For the entries that follow, restate word for word the line containing "left wrist: (27, 44)", the line containing "right ear: (83, 48)", and every line that lies between them.

┌─ WORKING DATA

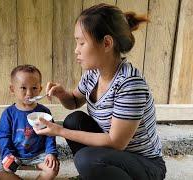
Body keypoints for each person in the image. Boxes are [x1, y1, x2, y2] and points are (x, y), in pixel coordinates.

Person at [33, 3, 166, 180]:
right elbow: (73, 102)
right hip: (116, 156)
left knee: (86, 159)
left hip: (145, 165)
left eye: (81, 43)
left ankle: (96, 169)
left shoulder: (130, 84)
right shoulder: (93, 74)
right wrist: (62, 94)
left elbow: (116, 142)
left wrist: (59, 131)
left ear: (106, 43)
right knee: (74, 121)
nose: (76, 50)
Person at [0, 64, 59, 180]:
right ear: (12, 89)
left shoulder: (44, 112)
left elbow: (50, 135)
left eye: (34, 88)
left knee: (53, 168)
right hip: (14, 153)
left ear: (40, 89)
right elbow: (3, 137)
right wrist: (7, 154)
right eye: (23, 88)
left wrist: (50, 152)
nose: (29, 93)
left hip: (38, 154)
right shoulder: (9, 113)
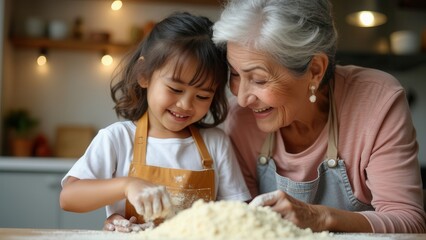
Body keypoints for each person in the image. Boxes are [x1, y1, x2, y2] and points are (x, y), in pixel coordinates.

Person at [212, 0, 426, 233]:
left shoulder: (377, 101)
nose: (242, 98)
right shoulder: (241, 119)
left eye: (259, 79)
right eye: (234, 74)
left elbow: (409, 222)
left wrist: (319, 217)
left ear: (315, 70)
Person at [60, 12, 251, 232]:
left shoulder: (216, 143)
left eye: (202, 96)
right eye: (175, 89)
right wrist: (126, 185)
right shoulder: (117, 139)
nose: (185, 105)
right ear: (144, 74)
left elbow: (240, 215)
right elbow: (69, 197)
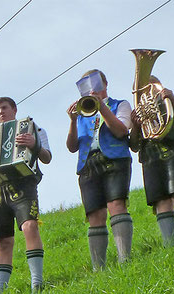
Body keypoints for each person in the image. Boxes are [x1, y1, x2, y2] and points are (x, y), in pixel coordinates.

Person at [0, 97, 52, 294]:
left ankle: (37, 282)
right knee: (3, 241)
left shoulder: (35, 129)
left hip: (23, 183)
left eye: (4, 108)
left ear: (14, 110)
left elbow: (47, 158)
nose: (1, 112)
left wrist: (34, 145)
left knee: (30, 226)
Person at [66, 69, 133, 270]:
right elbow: (71, 146)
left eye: (96, 84)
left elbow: (121, 131)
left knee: (116, 205)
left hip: (114, 158)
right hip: (88, 164)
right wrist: (72, 121)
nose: (93, 90)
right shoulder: (82, 114)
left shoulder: (119, 104)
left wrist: (102, 107)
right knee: (94, 215)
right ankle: (99, 268)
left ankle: (124, 259)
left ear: (105, 85)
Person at [130, 76, 174, 246]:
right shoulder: (140, 109)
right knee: (160, 199)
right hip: (151, 156)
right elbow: (133, 145)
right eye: (140, 90)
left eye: (147, 87)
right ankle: (169, 245)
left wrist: (173, 100)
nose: (145, 92)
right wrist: (135, 125)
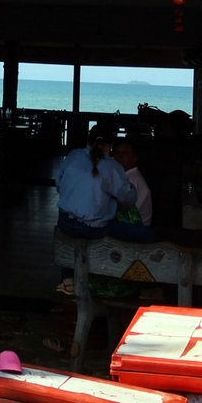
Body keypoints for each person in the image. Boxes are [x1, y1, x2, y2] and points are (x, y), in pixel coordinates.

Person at [54, 126, 142, 297]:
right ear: (110, 146)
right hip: (94, 229)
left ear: (88, 140)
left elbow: (59, 183)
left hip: (65, 222)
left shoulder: (73, 156)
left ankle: (68, 278)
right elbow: (127, 197)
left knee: (71, 235)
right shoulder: (111, 166)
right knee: (145, 235)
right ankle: (145, 285)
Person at [110, 141, 153, 228]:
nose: (119, 156)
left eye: (124, 153)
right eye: (117, 152)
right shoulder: (124, 176)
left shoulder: (133, 180)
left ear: (134, 159)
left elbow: (123, 214)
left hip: (135, 230)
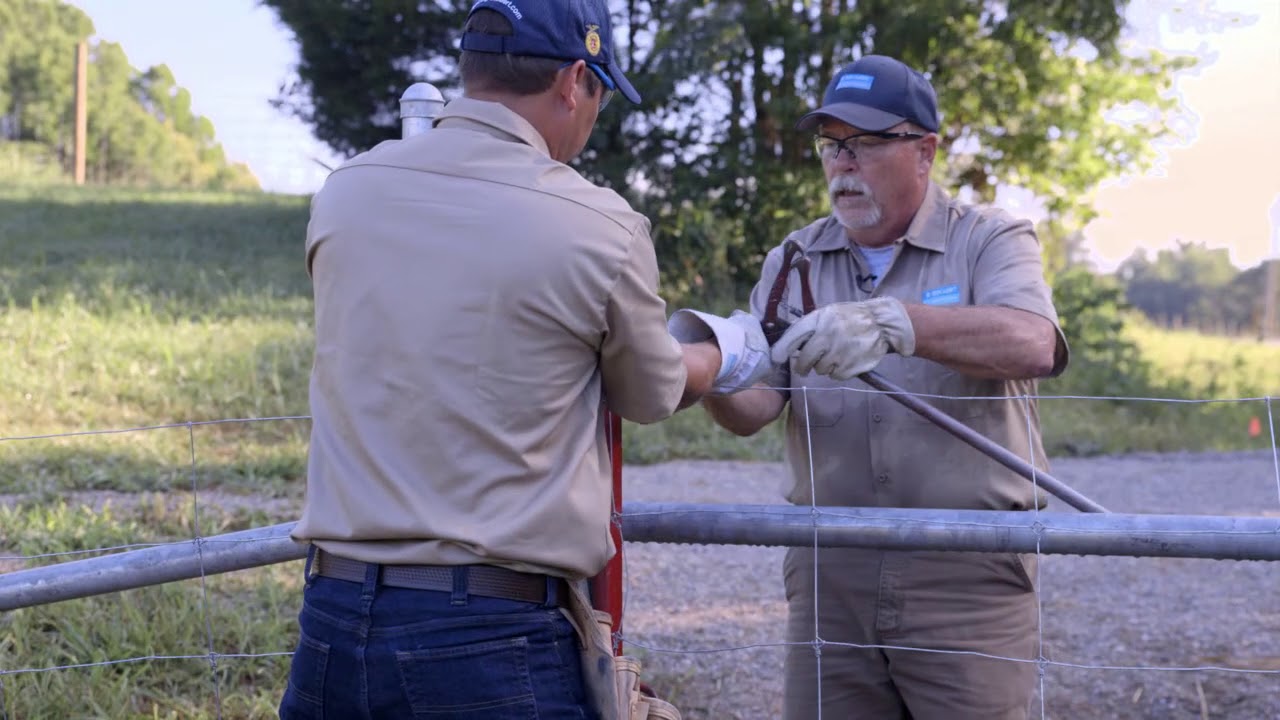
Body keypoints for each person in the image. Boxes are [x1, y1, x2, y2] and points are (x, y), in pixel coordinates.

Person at [278, 1, 771, 718]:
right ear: (574, 80)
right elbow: (650, 391)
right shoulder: (599, 225)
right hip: (488, 635)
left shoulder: (348, 191)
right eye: (599, 93)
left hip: (331, 616)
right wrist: (721, 352)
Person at [702, 55, 1070, 720]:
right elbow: (757, 408)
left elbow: (1034, 343)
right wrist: (709, 370)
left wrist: (901, 322)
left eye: (867, 143)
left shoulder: (989, 239)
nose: (843, 164)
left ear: (924, 151)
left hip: (967, 573)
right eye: (832, 145)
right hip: (831, 571)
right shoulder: (795, 261)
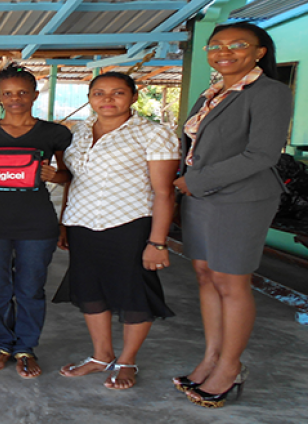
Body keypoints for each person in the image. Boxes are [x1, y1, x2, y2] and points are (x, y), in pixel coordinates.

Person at [173, 23, 293, 408]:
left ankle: (230, 365)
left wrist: (196, 181)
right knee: (206, 276)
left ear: (259, 52)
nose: (224, 51)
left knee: (231, 281)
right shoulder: (212, 94)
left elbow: (262, 155)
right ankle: (210, 357)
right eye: (216, 45)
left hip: (241, 199)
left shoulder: (269, 92)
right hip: (201, 197)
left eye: (238, 45)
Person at [55, 72, 180, 390]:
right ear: (90, 98)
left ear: (134, 97)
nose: (107, 99)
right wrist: (65, 223)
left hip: (130, 223)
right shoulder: (78, 132)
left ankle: (126, 361)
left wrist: (158, 242)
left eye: (117, 92)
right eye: (99, 93)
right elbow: (72, 179)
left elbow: (164, 193)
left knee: (133, 293)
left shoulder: (153, 134)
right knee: (90, 291)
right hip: (82, 223)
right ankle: (101, 356)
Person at [0, 63, 72, 379]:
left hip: (37, 222)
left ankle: (26, 347)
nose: (15, 98)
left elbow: (69, 176)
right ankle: (2, 344)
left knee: (30, 287)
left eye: (23, 92)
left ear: (35, 95)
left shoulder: (54, 132)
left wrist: (57, 174)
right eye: (8, 93)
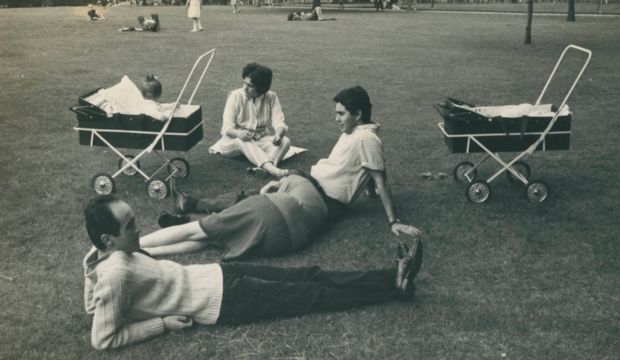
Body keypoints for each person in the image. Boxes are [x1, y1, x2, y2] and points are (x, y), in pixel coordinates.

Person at [82, 195, 424, 350]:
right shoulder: (115, 274)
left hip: (216, 274)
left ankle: (390, 274)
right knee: (312, 295)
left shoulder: (102, 260)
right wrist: (162, 324)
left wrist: (93, 273)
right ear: (109, 239)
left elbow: (93, 305)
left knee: (310, 274)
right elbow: (103, 339)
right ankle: (395, 287)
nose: (138, 230)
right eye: (130, 227)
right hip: (222, 302)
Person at [309, 86, 422, 237]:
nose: (336, 119)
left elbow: (380, 180)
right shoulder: (352, 131)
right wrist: (370, 191)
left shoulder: (367, 138)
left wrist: (393, 221)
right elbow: (367, 164)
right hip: (314, 185)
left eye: (341, 114)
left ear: (358, 115)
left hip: (328, 200)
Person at [145, 172, 328, 260]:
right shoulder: (321, 207)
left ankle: (136, 244)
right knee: (212, 238)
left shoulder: (295, 180)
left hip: (271, 212)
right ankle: (149, 252)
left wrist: (266, 189)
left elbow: (269, 191)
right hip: (286, 242)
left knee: (196, 229)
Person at [209, 63, 292, 178]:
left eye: (250, 85)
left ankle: (266, 168)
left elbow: (279, 122)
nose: (245, 88)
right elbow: (227, 128)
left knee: (285, 141)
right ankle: (275, 171)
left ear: (261, 87)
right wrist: (239, 133)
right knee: (243, 139)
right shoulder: (235, 96)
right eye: (244, 83)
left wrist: (278, 135)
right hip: (231, 143)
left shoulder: (271, 97)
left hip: (258, 139)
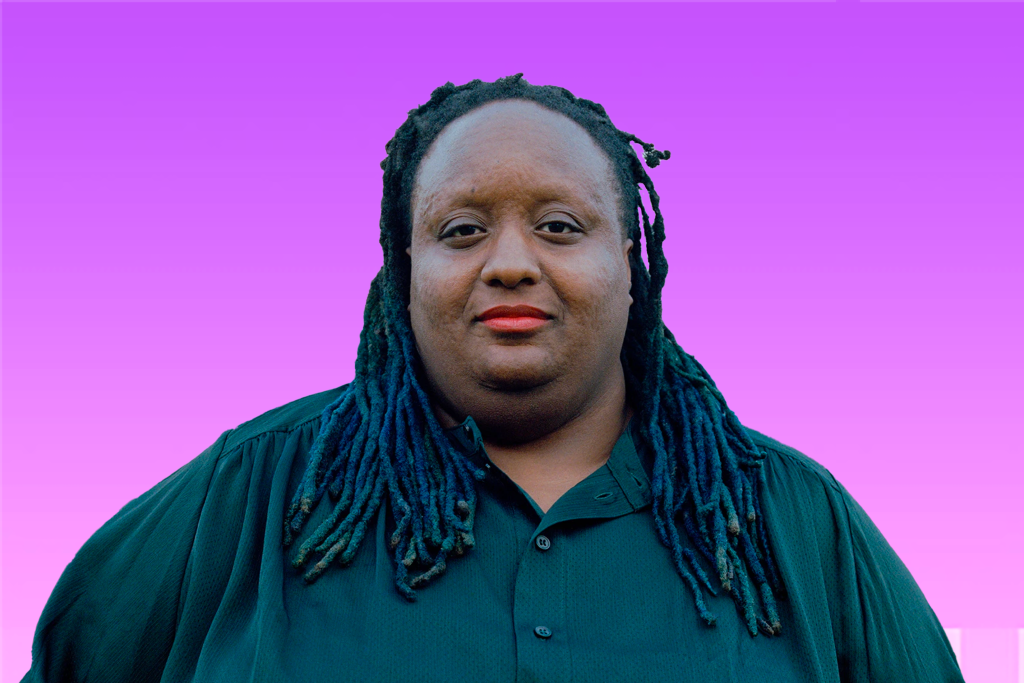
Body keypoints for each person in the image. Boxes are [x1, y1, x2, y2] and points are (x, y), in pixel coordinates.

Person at [21, 74, 963, 683]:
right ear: (402, 272)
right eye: (462, 230)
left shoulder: (796, 522)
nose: (510, 262)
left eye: (559, 226)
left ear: (631, 265)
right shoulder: (254, 490)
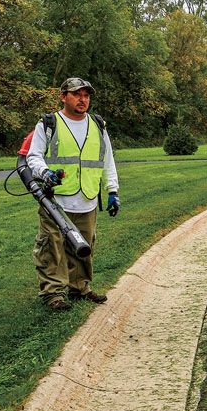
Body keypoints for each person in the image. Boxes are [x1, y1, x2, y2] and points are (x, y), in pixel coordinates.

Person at [26, 77, 120, 311]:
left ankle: (80, 288)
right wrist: (45, 172)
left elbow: (107, 161)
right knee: (52, 247)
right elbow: (33, 156)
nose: (82, 99)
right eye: (77, 94)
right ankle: (54, 294)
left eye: (86, 95)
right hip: (55, 200)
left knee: (84, 246)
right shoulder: (49, 123)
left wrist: (113, 190)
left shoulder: (98, 125)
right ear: (63, 96)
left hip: (87, 199)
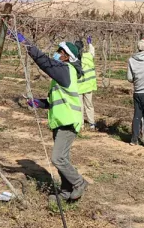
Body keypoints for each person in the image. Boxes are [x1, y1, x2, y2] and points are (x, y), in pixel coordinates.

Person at [11, 32, 88, 202]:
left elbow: (44, 63)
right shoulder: (63, 74)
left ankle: (79, 183)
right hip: (60, 121)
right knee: (63, 158)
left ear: (68, 57)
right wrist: (39, 103)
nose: (57, 54)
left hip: (68, 121)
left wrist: (27, 44)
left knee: (57, 158)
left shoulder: (66, 70)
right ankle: (66, 191)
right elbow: (55, 101)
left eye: (60, 52)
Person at [75, 36, 97, 131]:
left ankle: (81, 125)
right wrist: (90, 43)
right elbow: (92, 51)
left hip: (78, 87)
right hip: (88, 86)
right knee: (89, 105)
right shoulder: (88, 56)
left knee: (80, 106)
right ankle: (92, 124)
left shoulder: (74, 60)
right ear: (83, 48)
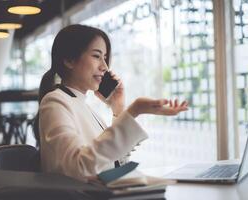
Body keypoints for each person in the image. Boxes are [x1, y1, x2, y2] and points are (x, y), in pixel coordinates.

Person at [35, 24, 188, 181]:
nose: (105, 67)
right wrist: (134, 110)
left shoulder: (81, 105)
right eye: (96, 56)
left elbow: (115, 163)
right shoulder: (55, 102)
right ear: (69, 60)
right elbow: (78, 167)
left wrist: (118, 108)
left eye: (105, 58)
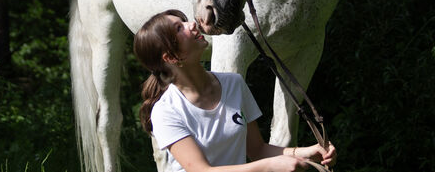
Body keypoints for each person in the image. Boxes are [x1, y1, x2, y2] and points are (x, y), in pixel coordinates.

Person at [133, 9, 337, 172]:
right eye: (179, 28)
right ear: (171, 57)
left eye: (184, 20)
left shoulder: (234, 84)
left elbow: (258, 150)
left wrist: (306, 153)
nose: (192, 24)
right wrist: (269, 167)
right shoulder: (165, 112)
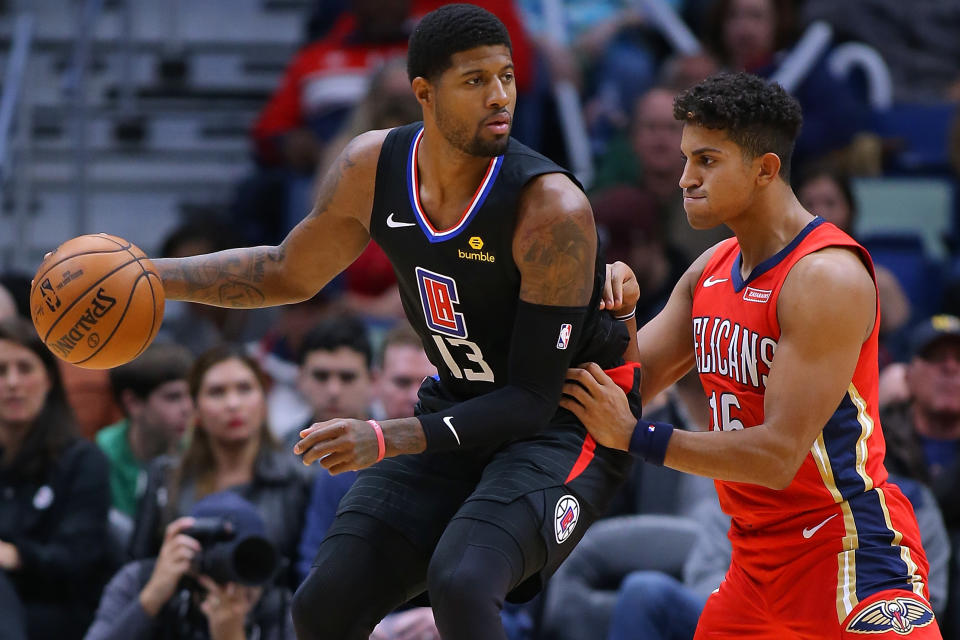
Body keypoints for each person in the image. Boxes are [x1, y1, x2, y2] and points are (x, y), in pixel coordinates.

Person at [143, 5, 638, 638]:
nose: (499, 96)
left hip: (568, 422)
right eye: (475, 80)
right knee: (323, 603)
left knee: (462, 582)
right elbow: (287, 272)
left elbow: (531, 400)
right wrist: (151, 276)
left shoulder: (550, 207)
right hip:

└─

## OUTPUT BELOW
left wrist: (27, 44)
left knee: (57, 158)
left shoulder: (66, 70)
right ankle: (66, 191)
right elbow: (55, 101)
left eye: (60, 52)
Person at [75, 36, 97, 131]:
left ankle: (81, 125)
right wrist: (90, 43)
right elbow: (92, 51)
left hip: (78, 87)
right hip: (88, 86)
right knee: (89, 105)
right shoulder: (88, 56)
left knee: (80, 106)
right ankle: (92, 124)
left shoulder: (74, 60)
right ear: (83, 48)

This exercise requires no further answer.